When two flowering plants share the pollination niche, interspecific pollen transfer caused reproductive interference and make the coexistence difficult. Especially between the related species, heterospecific pollen deposition (HPD) via interspecific pollen transfer greatly decrease seed production by pollen tube growth competition in the style and/or ovule discounting. Then, HPD was thought to strongly promotes competitive exclusion and niche partitioning (e.g. floral trait replacement and spatiotemporal flowering segregation). For the last decade, however, a few studies have found that sympatric distribution of two native close-relatives in the presence of reproductive interference via HPD. Here, we report the field study of HPD by using native and closely related plant species Commelina communis (Cc) and C. communis f. ciliata (Ccfc), which have very large pollination niche overlap (sympatric and simultaneously flowering and use same pollinator) but seldom produce hybrid.

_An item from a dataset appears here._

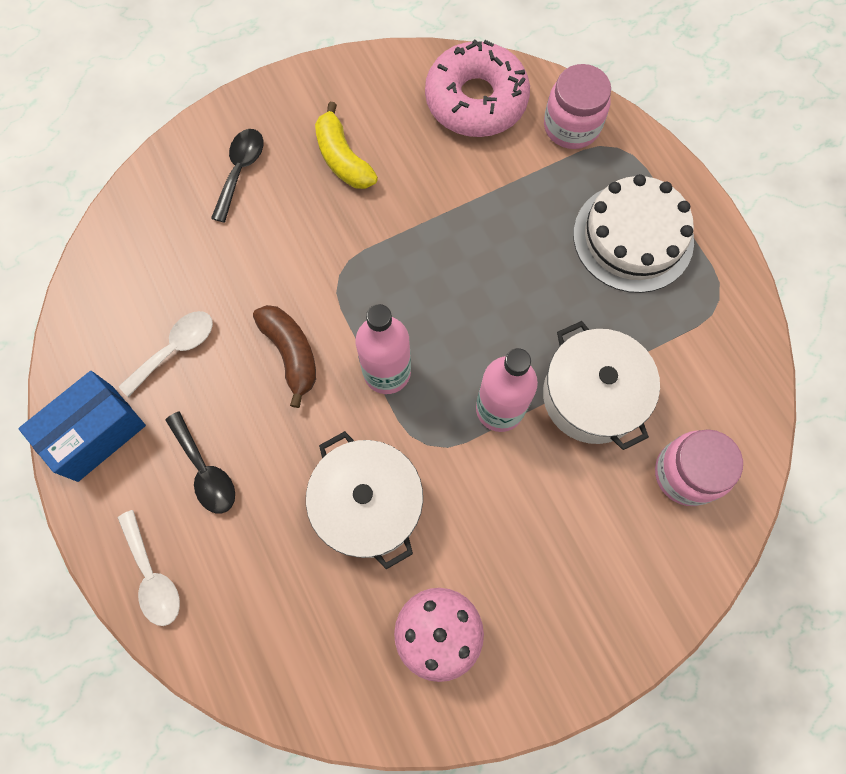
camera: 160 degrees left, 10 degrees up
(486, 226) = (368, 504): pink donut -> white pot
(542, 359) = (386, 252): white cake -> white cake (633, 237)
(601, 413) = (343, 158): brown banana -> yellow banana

We examined: (1) the frequency (relative abundance) dependencies of HPD negative effect on a natural seed set (2) the extent to which autonomous self-pollination mitigates HPD negative effects by combing hand-pollination experiments and field surveys, and (3) how the reproductive interference via HPD influences the spatial distribution of the two species. We then considered the mechanisms promoting the coexistence of species sharing pollination without niche-partitioning.

Results/Conclusions

We revealed the negative effect of HPD between Cc and Ccfc is mutual but asymmetric. The potential opportunity (i.e. interspecific pollinator movement) occurred dependent on relative flower abundance equally, but Cc flower produced more seeds than Ccfc flower when intraspecific flower is relative minority. This advantage of Cc flower is explainable by higher rate of prior autonomously selfing of Cc. In addition, we found that Cc dominates in meso-scale distribution and this fact is also consistent to these results. However, it does not mean Cc competitive exclude Ccfc in the meso-scale completely because competitive superior species can interchange reflected local-scale relative floral frequency. We conclude that prior autonomously self-pollination function as reproductive assurance to HPD and might promote the coexistence. This is the one of few studies to examine the HPD effect in natural condition and our results give the new and important insight for coexistence of plant species without pollination niche partitioning.